Problem to solve: Within the records below is a range that opens at the line with "M852,2127l21,10 -12,31 -7,-3" and closes at the line with "M1278,954l34,121". Return that range word for word, both ends included, and only that range.
====== Excerpted records
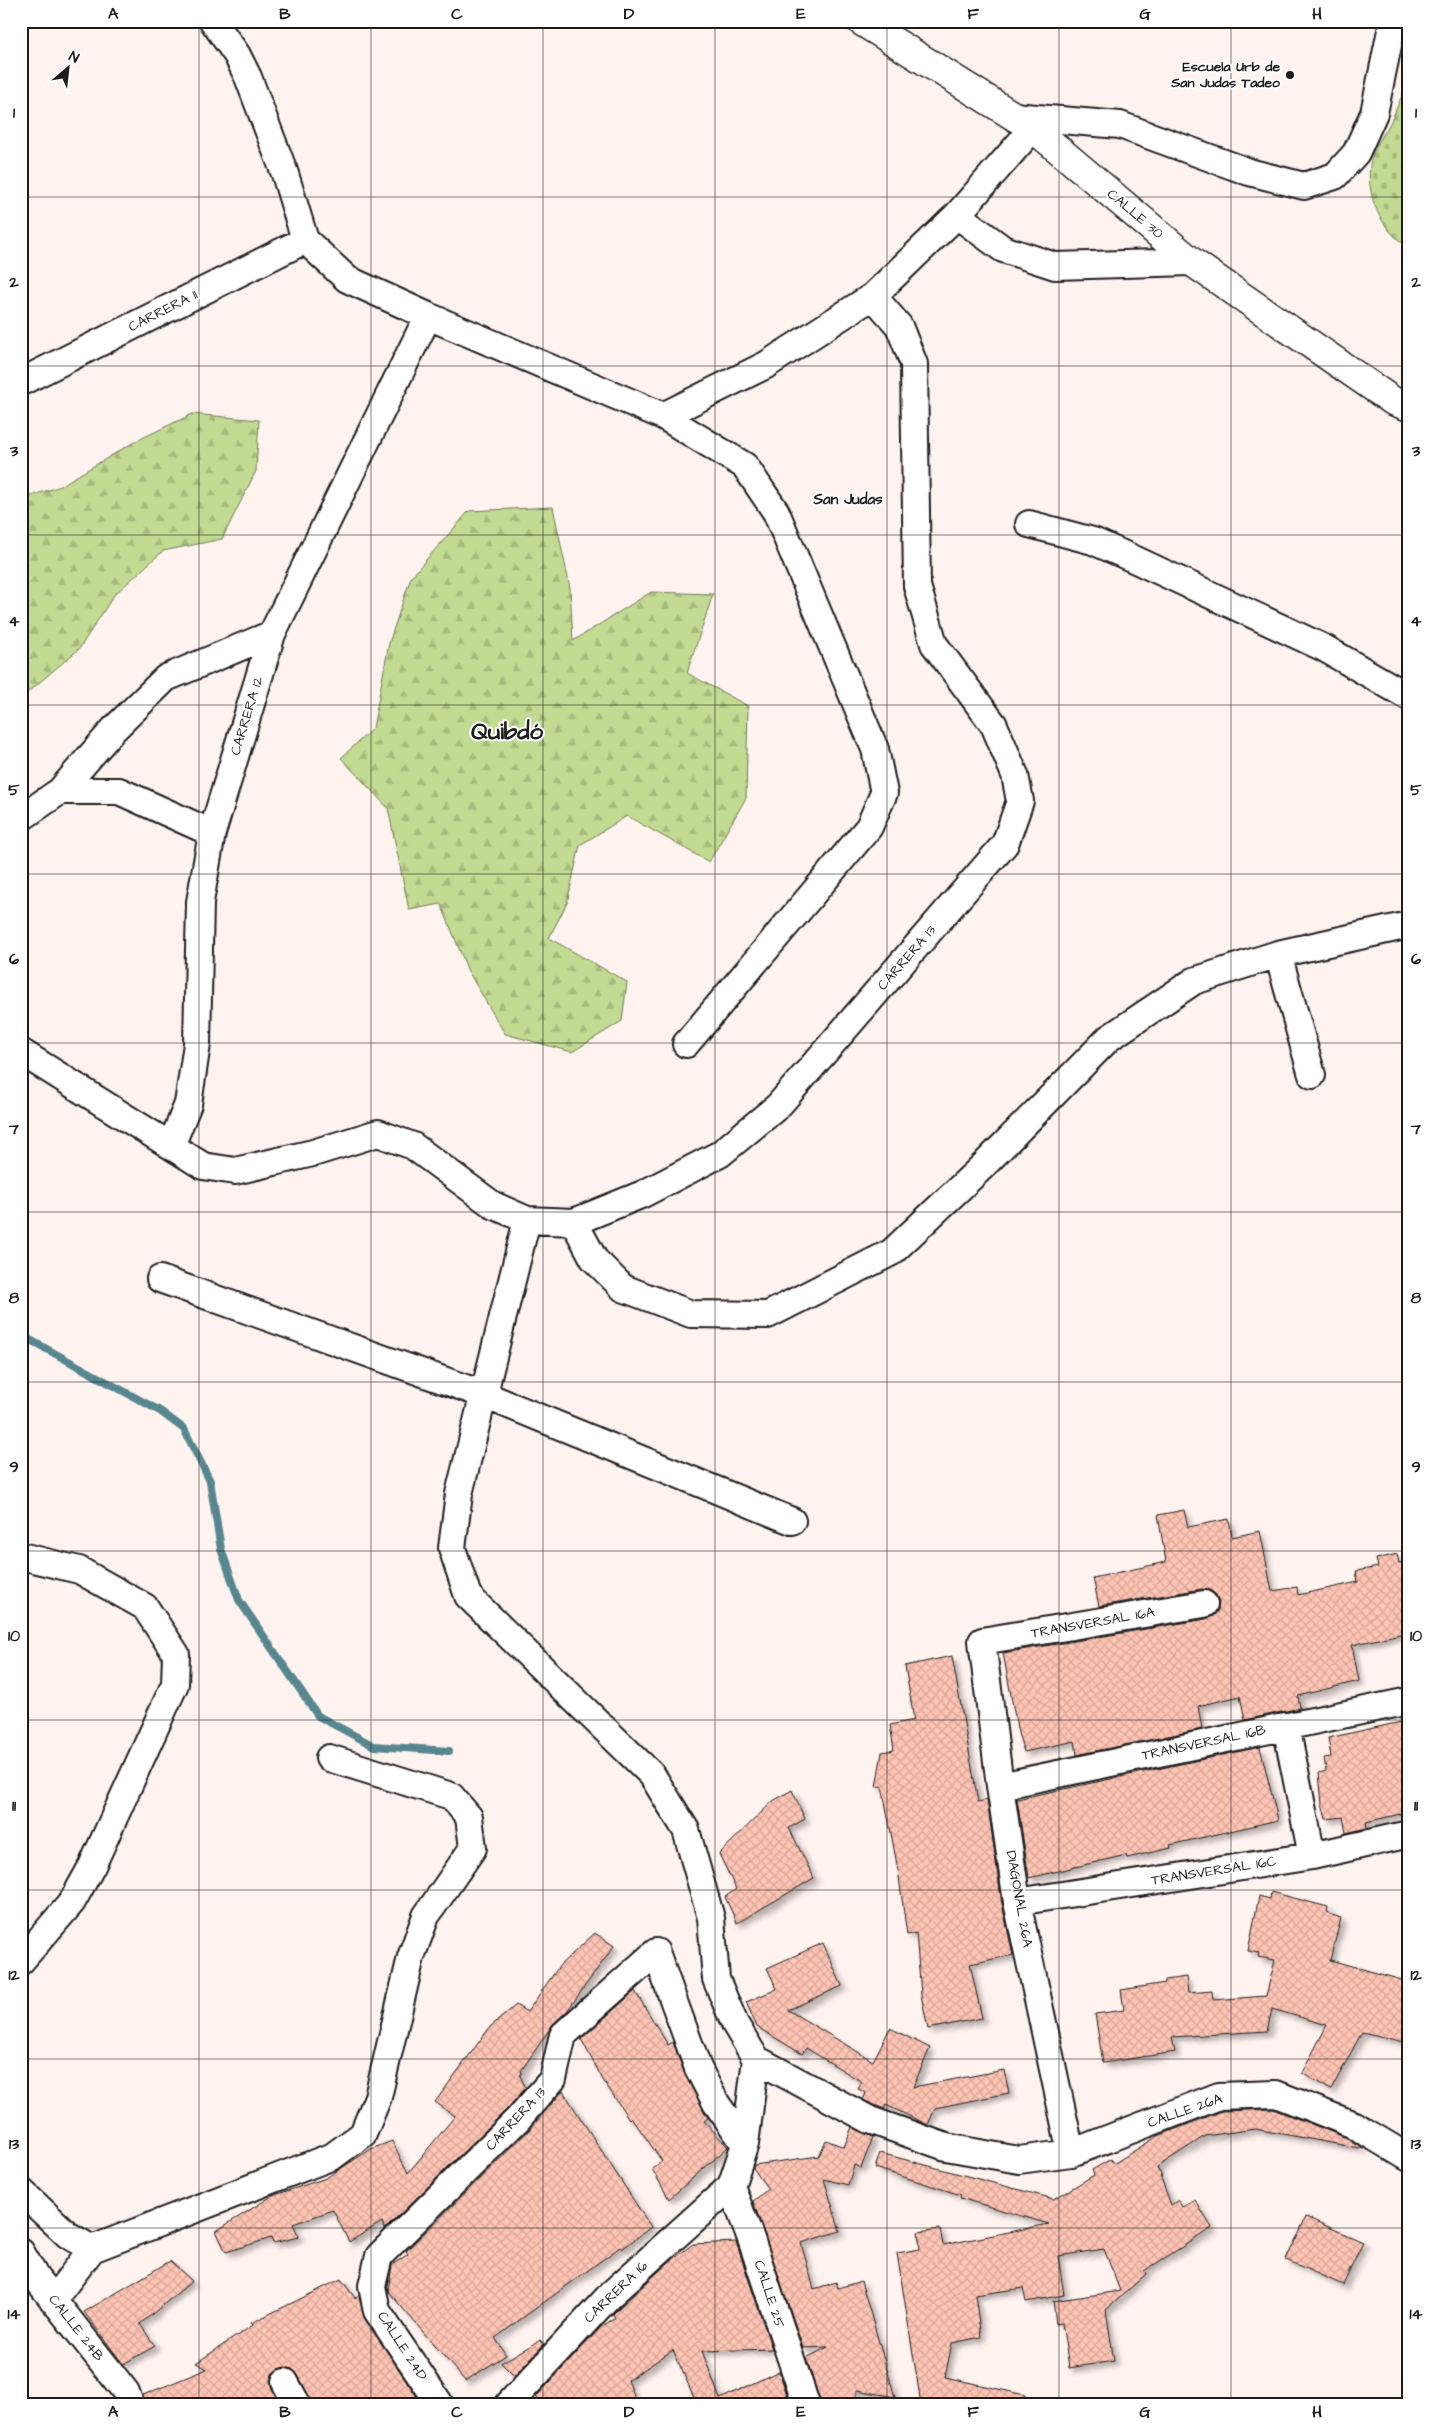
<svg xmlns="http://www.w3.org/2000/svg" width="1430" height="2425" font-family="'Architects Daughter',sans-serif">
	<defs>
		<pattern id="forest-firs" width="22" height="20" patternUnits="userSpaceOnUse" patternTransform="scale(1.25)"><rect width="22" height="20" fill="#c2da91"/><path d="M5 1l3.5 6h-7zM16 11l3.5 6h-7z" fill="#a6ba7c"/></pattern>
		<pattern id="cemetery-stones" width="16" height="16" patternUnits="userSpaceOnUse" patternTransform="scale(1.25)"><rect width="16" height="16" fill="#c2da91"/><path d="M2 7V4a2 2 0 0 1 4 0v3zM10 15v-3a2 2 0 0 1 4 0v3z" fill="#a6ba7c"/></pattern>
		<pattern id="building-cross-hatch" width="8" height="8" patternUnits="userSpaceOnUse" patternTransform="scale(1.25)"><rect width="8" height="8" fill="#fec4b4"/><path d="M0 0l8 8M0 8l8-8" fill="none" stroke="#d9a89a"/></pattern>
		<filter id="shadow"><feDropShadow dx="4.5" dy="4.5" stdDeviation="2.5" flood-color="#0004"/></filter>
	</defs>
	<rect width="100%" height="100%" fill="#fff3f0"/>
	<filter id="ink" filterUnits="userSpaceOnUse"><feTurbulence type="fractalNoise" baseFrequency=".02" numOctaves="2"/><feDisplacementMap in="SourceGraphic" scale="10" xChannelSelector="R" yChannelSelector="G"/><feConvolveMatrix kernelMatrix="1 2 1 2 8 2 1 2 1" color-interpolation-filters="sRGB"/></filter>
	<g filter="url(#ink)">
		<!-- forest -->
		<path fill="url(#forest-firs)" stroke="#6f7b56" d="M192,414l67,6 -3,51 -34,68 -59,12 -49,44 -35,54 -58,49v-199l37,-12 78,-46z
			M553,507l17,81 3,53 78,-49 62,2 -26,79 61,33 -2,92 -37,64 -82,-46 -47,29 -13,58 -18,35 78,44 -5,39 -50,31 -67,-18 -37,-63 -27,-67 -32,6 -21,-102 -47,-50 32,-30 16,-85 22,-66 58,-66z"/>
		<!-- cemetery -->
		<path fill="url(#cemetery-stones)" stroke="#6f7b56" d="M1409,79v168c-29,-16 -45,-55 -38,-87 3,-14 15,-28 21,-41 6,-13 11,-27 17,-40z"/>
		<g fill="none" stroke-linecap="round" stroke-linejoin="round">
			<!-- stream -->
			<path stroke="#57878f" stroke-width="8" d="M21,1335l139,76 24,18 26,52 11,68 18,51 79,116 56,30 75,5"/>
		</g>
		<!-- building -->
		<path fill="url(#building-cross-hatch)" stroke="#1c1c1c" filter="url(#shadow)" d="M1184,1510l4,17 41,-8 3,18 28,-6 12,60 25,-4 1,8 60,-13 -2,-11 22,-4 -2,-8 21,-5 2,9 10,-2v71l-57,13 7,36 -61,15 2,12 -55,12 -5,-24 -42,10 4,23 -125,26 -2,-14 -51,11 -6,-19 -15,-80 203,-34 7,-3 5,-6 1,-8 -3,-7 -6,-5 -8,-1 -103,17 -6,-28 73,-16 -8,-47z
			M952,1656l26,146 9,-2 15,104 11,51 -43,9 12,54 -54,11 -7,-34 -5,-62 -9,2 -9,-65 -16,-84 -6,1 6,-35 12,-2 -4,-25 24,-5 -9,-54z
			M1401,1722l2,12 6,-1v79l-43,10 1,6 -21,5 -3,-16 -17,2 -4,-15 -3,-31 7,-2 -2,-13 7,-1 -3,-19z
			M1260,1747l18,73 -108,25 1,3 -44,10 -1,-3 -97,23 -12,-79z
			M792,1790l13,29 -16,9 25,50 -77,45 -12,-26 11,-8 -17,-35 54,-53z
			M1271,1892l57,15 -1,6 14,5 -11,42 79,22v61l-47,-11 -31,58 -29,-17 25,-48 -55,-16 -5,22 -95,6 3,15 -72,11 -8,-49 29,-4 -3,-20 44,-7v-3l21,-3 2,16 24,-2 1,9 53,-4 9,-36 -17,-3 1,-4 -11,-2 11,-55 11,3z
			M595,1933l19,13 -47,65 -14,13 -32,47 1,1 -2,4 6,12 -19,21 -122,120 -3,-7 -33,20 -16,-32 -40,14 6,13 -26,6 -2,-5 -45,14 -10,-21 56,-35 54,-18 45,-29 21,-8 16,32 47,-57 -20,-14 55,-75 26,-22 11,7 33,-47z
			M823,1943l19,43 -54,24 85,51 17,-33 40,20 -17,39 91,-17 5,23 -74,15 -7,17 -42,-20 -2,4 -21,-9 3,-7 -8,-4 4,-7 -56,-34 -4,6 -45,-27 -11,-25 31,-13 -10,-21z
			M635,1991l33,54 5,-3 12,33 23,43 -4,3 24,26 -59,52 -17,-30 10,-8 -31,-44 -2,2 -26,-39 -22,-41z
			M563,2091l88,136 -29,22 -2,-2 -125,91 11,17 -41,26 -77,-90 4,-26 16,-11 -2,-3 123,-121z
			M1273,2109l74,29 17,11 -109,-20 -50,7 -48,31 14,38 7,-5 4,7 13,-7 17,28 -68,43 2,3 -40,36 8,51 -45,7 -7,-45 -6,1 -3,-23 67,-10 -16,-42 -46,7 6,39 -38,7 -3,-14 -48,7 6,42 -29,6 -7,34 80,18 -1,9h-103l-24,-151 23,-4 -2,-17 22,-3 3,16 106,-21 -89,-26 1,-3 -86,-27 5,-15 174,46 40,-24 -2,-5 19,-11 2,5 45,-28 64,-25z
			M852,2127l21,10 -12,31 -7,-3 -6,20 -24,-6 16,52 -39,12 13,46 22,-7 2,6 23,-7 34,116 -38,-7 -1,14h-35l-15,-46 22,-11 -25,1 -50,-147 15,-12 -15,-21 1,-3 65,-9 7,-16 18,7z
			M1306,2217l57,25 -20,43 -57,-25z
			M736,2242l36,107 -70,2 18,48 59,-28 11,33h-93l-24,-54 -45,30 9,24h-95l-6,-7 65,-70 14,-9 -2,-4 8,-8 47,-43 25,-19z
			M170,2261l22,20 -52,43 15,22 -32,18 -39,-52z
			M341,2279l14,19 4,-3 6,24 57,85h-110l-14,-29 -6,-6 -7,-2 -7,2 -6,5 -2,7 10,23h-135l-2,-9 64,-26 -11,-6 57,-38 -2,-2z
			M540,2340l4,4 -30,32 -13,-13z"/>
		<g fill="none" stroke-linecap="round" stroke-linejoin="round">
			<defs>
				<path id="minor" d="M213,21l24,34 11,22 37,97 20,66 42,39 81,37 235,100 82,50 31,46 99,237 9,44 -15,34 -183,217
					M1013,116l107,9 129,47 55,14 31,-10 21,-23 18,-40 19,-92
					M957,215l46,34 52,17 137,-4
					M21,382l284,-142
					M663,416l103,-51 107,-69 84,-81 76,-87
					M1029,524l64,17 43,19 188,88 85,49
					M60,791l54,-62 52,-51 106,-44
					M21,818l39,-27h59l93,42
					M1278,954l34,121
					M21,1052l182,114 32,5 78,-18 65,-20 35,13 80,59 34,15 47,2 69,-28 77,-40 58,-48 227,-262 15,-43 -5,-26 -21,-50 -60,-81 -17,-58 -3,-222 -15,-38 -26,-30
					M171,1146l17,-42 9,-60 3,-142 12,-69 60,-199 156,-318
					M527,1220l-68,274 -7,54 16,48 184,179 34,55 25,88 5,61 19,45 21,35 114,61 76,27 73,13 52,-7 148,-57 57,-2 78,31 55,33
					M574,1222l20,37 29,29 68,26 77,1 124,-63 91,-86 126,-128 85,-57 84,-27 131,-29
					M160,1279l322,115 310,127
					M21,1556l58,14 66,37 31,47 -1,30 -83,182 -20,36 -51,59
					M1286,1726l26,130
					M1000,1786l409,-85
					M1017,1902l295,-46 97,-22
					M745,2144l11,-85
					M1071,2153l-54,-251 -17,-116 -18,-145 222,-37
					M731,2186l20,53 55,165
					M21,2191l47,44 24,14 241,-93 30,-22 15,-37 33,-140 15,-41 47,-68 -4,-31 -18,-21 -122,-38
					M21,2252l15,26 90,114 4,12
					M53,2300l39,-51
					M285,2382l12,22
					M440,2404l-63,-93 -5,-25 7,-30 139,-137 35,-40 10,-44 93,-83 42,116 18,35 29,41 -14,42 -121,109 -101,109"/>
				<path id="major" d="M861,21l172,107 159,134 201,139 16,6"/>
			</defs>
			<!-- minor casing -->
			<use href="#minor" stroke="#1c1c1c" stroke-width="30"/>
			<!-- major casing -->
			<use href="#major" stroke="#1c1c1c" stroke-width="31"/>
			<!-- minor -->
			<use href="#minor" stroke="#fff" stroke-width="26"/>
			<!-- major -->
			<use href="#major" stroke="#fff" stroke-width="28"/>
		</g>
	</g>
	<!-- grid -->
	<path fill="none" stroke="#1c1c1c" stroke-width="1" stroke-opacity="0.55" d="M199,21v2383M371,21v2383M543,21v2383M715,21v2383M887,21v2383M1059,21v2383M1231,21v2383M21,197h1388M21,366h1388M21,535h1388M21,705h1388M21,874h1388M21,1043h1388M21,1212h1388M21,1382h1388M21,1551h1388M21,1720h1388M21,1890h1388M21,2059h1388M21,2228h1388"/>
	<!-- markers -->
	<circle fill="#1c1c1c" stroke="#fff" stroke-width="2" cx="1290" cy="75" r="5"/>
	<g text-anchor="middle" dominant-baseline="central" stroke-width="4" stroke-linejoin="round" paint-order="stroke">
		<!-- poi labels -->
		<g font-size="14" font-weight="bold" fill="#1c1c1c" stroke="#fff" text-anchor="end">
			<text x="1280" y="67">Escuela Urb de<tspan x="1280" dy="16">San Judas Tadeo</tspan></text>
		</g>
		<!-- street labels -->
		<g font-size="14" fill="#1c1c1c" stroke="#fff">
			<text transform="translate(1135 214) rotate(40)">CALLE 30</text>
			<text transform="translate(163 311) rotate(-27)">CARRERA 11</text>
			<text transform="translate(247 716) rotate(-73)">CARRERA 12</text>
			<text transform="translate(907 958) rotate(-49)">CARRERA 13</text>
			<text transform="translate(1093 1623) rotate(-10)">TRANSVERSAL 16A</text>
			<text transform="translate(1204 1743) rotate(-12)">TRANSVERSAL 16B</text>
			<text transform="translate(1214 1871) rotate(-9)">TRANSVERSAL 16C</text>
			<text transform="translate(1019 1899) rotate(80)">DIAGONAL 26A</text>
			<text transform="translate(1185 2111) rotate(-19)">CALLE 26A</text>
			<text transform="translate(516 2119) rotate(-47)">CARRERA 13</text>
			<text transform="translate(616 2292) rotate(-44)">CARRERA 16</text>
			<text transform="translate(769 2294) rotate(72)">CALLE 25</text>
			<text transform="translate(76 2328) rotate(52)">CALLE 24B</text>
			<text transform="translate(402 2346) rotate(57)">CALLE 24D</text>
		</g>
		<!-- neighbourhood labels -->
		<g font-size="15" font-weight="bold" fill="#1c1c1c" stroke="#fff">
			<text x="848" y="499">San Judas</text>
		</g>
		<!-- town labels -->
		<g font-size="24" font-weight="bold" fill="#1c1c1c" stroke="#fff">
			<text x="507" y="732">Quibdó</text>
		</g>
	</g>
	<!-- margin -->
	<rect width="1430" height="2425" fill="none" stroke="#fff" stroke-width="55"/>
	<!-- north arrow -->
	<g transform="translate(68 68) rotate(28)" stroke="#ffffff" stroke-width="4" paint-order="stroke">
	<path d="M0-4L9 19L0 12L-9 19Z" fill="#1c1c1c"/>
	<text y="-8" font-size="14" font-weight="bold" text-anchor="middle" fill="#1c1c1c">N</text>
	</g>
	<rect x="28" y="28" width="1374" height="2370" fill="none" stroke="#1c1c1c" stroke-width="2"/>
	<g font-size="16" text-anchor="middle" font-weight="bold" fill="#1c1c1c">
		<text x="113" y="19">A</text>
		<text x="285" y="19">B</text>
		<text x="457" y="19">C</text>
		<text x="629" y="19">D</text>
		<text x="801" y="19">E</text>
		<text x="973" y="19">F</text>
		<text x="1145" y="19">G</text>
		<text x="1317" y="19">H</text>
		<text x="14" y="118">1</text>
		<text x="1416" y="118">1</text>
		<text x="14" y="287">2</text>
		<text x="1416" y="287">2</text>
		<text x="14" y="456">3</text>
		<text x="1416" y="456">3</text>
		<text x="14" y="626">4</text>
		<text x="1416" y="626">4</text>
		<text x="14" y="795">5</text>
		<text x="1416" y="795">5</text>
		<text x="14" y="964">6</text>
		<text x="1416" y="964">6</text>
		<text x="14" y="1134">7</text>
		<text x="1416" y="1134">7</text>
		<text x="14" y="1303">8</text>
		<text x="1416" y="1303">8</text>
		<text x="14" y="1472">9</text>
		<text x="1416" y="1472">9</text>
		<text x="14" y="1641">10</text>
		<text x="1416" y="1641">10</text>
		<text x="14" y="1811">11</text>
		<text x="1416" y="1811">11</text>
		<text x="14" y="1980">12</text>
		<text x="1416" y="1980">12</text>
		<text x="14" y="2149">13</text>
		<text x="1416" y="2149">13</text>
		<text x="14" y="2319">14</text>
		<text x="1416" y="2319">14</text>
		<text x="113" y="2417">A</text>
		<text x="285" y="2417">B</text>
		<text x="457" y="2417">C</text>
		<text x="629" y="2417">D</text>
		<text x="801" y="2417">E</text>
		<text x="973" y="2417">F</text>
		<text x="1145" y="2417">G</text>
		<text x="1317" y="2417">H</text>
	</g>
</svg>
============
Reply to the task:
			M852,2127l21,10 -12,31 -7,-3 -6,20 -24,-6 16,52 -39,12 13,46 22,-7 2,6 23,-7 34,116 -38,-7 -1,14h-35l-15,-46 22,-11 -25,1 -50,-147 15,-12 -15,-21 1,-3 65,-9 7,-16 18,7z
			M1306,2217l57,25 -20,43 -57,-25z
			M736,2242l36,107 -70,2 18,48 59,-28 11,33h-93l-24,-54 -45,30 9,24h-95l-6,-7 65,-70 14,-9 -2,-4 8,-8 47,-43 25,-19z
			M170,2261l22,20 -52,43 15,22 -32,18 -39,-52z
			M341,2279l14,19 4,-3 6,24 57,85h-110l-14,-29 -6,-6 -7,-2 -7,2 -6,5 -2,7 10,23h-135l-2,-9 64,-26 -11,-6 57,-38 -2,-2z
			M540,2340l4,4 -30,32 -13,-13z"/>
		<g fill="none" stroke-linecap="round" stroke-linejoin="round">
			<defs>
				<path id="minor" d="M213,21l24,34 11,22 37,97 20,66 42,39 81,37 235,100 82,50 31,46 99,237 9,44 -15,34 -183,217
					M1013,116l107,9 129,47 55,14 31,-10 21,-23 18,-40 19,-92
					M957,215l46,34 52,17 137,-4
					M21,382l284,-142
					M663,416l103,-51 107,-69 84,-81 76,-87
					M1029,524l64,17 43,19 188,88 85,49
					M60,791l54,-62 52,-51 106,-44
					M21,818l39,-27h59l93,42
					M1278,954l34,121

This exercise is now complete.